Visualization

Scatterplots

AKA bivariate plots. They allow you to visualize the relationship between two continuous variables.

# import the data frame and name it “flights”
import::from(nycflights13, df_flights = flights)

# choose all rows related to Alaska Airlaine carrier
df_alaska_flights <- df_flights %>% 
  dplyr::filter(carrier == "AS")

# built a scatter plot
gg$ggplot(data = df_alaska_flights, 
          mapping = gg$aes(x = dep_delay, y = arr_delay)) +
  gg$geom_point()

Overplotting

When points are being plotted on top of each other over and over again and it is difficult to know the number of points being plotted.
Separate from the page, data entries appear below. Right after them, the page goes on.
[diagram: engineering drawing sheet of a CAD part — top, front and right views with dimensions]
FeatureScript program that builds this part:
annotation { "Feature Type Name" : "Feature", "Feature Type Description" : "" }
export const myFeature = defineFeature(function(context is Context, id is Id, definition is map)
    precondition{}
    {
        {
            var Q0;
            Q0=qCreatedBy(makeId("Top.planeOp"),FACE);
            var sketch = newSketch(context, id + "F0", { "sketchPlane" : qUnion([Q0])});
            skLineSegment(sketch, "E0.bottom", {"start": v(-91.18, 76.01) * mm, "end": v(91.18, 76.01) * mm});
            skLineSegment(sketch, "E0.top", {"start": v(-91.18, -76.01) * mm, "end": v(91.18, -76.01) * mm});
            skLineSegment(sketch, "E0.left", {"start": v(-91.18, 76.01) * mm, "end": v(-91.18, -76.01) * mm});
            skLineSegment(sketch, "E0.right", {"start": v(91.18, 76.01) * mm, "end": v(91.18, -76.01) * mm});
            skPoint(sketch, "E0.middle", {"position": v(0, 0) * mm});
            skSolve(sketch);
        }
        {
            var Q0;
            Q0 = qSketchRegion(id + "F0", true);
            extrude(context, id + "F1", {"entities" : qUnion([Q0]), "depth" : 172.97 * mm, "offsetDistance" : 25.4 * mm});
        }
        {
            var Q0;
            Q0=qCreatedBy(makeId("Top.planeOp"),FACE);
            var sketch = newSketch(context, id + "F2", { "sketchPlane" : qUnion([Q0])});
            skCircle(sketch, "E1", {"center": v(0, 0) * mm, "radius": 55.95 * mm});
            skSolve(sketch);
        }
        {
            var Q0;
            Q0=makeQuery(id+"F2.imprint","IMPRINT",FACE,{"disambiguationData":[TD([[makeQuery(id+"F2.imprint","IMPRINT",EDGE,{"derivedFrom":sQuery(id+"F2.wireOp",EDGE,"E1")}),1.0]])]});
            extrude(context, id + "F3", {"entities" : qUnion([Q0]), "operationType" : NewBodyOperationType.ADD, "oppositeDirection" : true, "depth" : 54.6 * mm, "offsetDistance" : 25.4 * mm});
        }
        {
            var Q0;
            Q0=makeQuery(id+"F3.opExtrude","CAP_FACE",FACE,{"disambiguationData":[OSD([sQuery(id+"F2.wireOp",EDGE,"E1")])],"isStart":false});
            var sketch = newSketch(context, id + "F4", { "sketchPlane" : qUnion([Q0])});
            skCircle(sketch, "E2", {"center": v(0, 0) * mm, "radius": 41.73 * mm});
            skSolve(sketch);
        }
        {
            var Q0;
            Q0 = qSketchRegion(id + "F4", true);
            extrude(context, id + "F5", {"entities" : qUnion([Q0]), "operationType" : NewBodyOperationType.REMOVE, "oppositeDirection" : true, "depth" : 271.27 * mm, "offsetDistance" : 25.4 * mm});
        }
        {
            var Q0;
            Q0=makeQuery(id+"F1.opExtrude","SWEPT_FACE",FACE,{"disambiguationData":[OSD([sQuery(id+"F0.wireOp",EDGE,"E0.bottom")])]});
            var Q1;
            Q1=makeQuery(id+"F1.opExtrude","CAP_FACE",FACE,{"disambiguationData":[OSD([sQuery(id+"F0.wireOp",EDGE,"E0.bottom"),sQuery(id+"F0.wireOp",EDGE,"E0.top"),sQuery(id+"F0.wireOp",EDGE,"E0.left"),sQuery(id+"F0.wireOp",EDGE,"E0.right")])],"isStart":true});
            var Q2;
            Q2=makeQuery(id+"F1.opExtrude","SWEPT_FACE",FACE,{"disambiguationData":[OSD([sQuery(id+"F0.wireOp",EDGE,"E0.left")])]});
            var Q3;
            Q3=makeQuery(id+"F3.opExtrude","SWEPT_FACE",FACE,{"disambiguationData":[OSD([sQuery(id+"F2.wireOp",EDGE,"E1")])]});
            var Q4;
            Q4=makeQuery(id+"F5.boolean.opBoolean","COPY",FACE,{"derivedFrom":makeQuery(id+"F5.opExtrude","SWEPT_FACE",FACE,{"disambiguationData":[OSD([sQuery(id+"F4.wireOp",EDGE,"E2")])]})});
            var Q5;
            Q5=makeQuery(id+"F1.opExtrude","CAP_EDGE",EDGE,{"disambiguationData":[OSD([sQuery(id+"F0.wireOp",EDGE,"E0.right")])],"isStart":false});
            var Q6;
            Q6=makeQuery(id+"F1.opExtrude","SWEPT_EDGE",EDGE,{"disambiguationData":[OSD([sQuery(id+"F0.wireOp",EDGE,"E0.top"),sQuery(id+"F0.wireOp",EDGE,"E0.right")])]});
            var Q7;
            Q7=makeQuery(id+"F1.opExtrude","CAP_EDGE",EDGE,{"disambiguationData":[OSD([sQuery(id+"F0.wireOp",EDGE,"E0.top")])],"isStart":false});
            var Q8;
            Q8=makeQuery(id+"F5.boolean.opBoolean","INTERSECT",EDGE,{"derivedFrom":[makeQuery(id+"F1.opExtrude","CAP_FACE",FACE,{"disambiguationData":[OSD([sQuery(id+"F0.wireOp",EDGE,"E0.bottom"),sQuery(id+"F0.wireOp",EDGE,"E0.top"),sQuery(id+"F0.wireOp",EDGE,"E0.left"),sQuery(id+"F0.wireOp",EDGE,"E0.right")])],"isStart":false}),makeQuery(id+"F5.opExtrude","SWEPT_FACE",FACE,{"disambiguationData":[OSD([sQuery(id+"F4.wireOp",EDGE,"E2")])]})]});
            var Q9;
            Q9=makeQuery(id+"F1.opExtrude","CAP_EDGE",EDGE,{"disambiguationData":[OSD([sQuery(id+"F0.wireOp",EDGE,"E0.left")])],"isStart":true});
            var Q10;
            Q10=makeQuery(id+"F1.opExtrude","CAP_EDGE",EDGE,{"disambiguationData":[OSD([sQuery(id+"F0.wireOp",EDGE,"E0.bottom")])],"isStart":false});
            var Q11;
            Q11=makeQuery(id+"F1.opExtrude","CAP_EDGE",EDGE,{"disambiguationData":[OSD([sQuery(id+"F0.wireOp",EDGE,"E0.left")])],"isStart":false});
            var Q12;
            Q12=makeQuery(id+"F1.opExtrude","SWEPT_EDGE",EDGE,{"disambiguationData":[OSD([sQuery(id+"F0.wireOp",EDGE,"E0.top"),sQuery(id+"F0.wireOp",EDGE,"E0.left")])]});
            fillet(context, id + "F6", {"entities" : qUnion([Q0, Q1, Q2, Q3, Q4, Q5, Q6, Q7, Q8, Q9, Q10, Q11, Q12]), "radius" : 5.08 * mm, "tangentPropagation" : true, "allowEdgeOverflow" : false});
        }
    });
  • Method 1: Changing the transparency of the points

Setting the alpha argument in geom_point (usually, alpha argument is set by default at 1 point – 100% opaque). By specifying a value of alpha argument, we can change the transparency of the points (to less than 1).

df_alaska_flights <- df_flights %>% 
  dplyr::filter(carrier == "AS")

gg$ggplot(data = df_alaska_flights, 
          mapping = gg$aes(x = dep_delay, y = arr_delay)) +
  gg$geom_point(alpha = 0.2)
## Warning: Removed 5 rows containing missing values (geom_point).